Some people prefer to be surprised in the labor room; for me, knowing in advance was better. It allowed me time to get used to the idea. Yet throughout the pregnancy, the fantasies persisted. One day, needing a gift for a friend´s child, I roamed the toy store till I found an ivory satin drawstring purse filled with faux pearls, magic wand, tinsel tiara and marabou boa. It was retro-feminine and cost enough to outfit a real-life princess. I bought it anyway.
"You´re sublimating this wish for a daughter by buying gifts for other little girls," says a friend who’s an armchair psychologist. Maybe. So what? I take pleasure in buying for my sons too. I´m happy to say my five-year-old loves the Madeline books, swaddles his favorite stuffed bear, and refers to his stuffed animals as his babies. But he also loves collecting rocks, shooting baskets and playing Power Rangers. I encourage it all, as I feel my way through the tricky process of teaching him to be sensitive without being a wimp. I work hard to teach my sons what I value most: empathy, kindness, and compassion, coupled with assertiveness and humor -- the same things I would teach a daughter.
I need to hold this thought, especially when a friend with two daughters says careless, salt-in-the-wound things like, "you have no idea how wonderful it is having girls." Or when I browse at Bloomingdale´s, women who exclaim over my baby invariably ask if I have other children, and then, learning I have two boys, mow me down with sympathy that feels uncomfortably like pity.
Sometimes I can joke about it, telling friends I want a daughter so someone will take care of me in my old age. I tell my husband this is his doing: years ago, we saw a movie called "Baby, It´s You," in which a lonely girl at college invites a boy she doesn´t know to spend the night. My husband leaned in, grabbed my knee and hissed, "We are not having girls."
That was it, I tell him now: his Y Chromosome Curse.
In darker moments, I wonder if I am getting the best of my boys now, and imagine how in years to come my friends with daughters will never be lonely. Sometimes the yearning is so intense that I wonder if I am in the grip of some biological imperative to clone myself. Perhaps it is my own mother I seek: the unindividuated closeness of early childhood, a fantasy of unconditional love and acceptance.
So I nurture a secret: a sassy, dark-haired, sensitive, might-have-been daughter for whom I will never buy a prom dress, to whom I will never give a copy of Our Bodies, Ourselves as I send her off to college, even as I stand knee-deep in real life, raising two boys and knowing with absolute certainty that I would lay down my life for them.

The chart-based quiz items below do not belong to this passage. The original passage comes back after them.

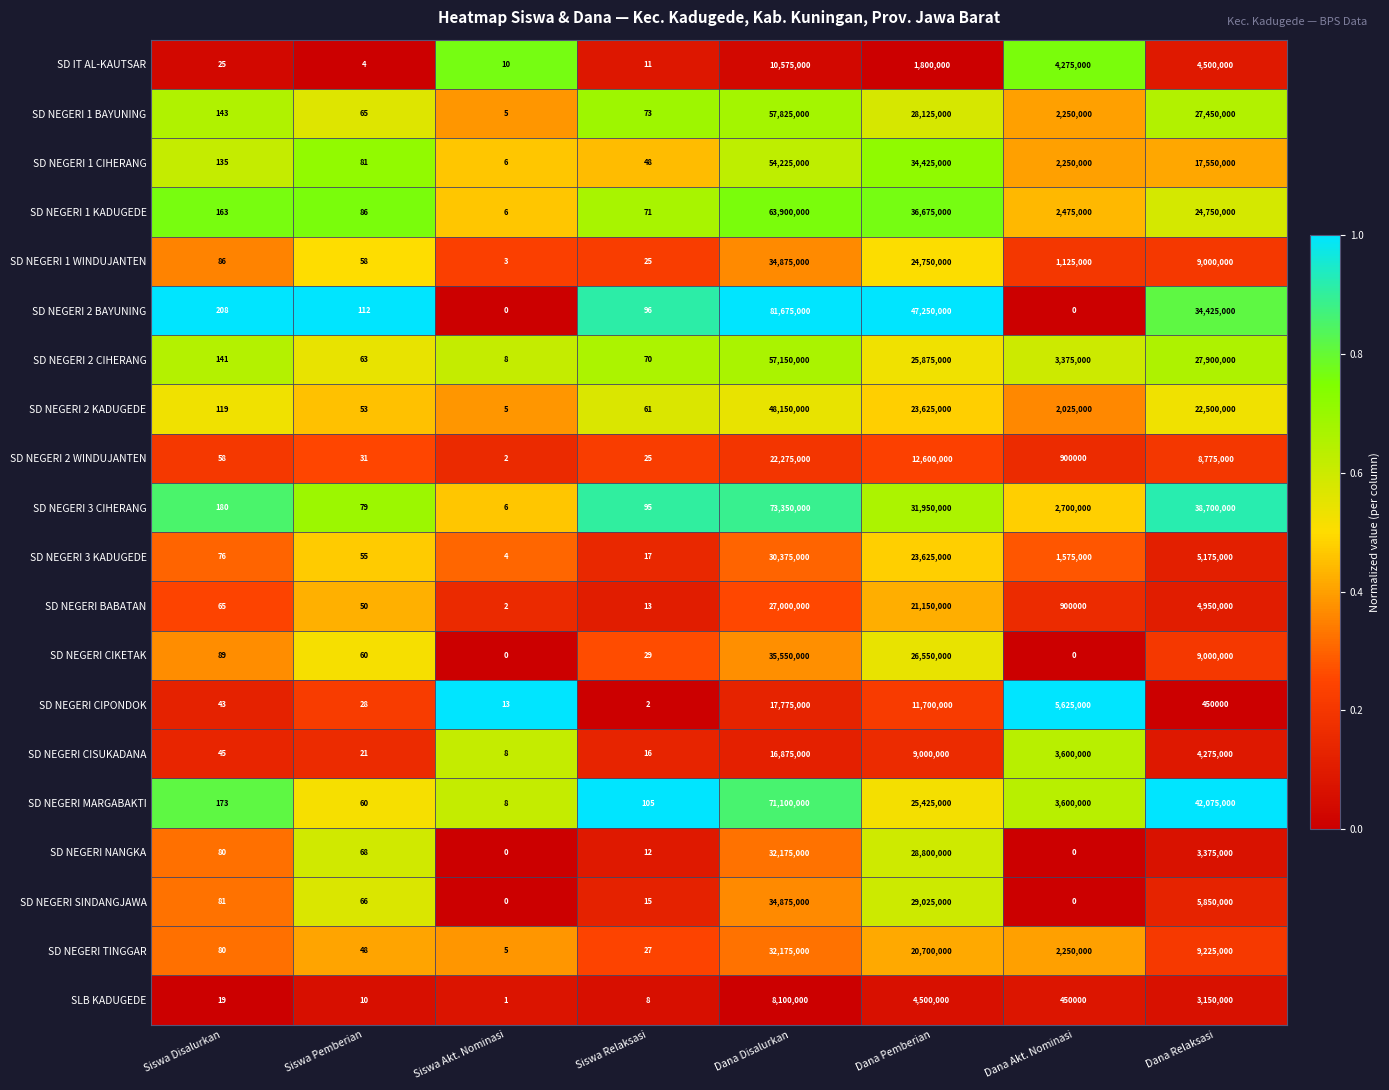

What is the difference between the highest and lowest values at Dana Akt. Nominasi?

5625000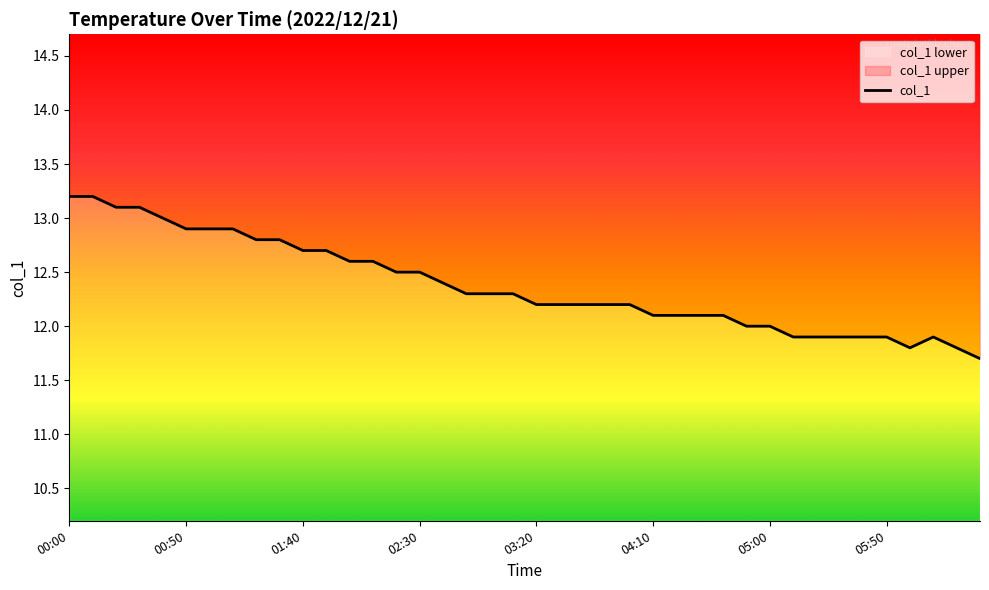

What is the difference between the second highest and second lowest values?

1.4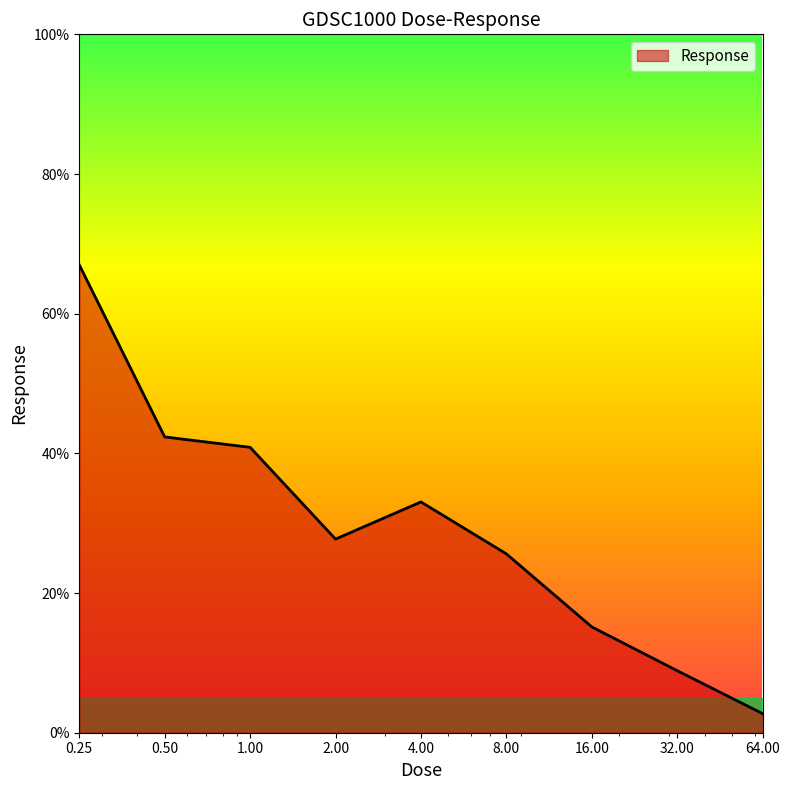

What is the smallest value displayed?

2.7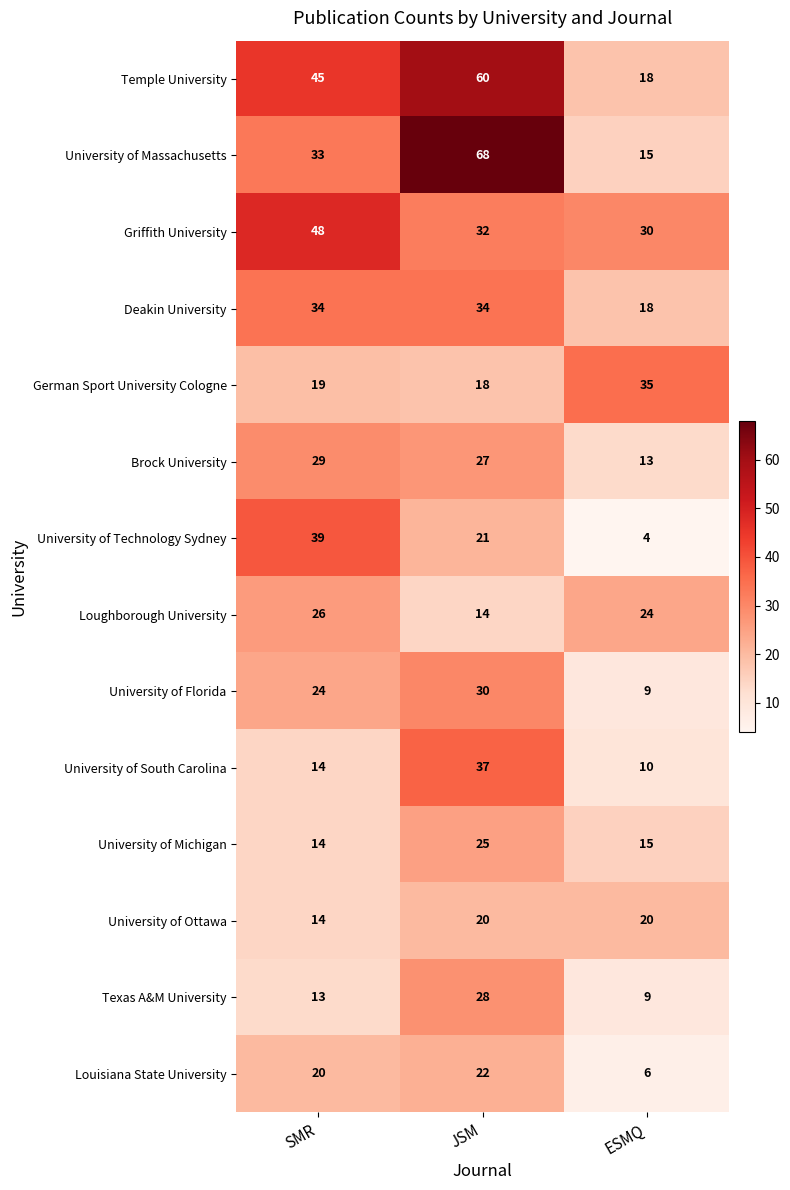

What is the sum of the University of Michigan values at SMR and ESMQ?

29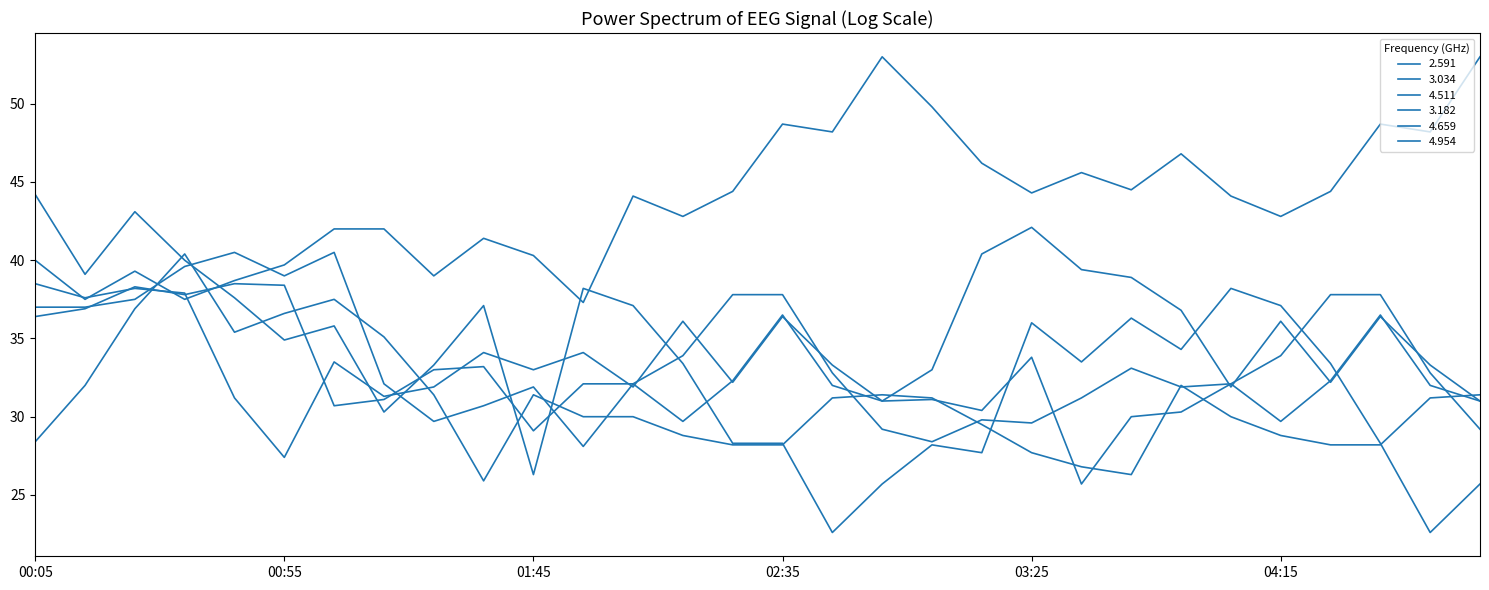

Does the chart display data point markers on the line(s)?

No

This is it for me. And yet, I cannot quite part with the cartons of infant clothes, the outgrown bassinet, the crib sheets yellowing with age. I know I could give these things away and still have another baby, but to part with these totems of parenthood is to relinquish the miraculous power and possibility of giving birth. I´m not ready to let go yet. But when my five-year-old nestles his flushed face into my neck and whispers I love you, when I see the radiance of my eight-month-old´s smile as he pushes up on Popeye arms to offer his first word, a breathy, excited "hi!", I feel very, very lucky to have these sons.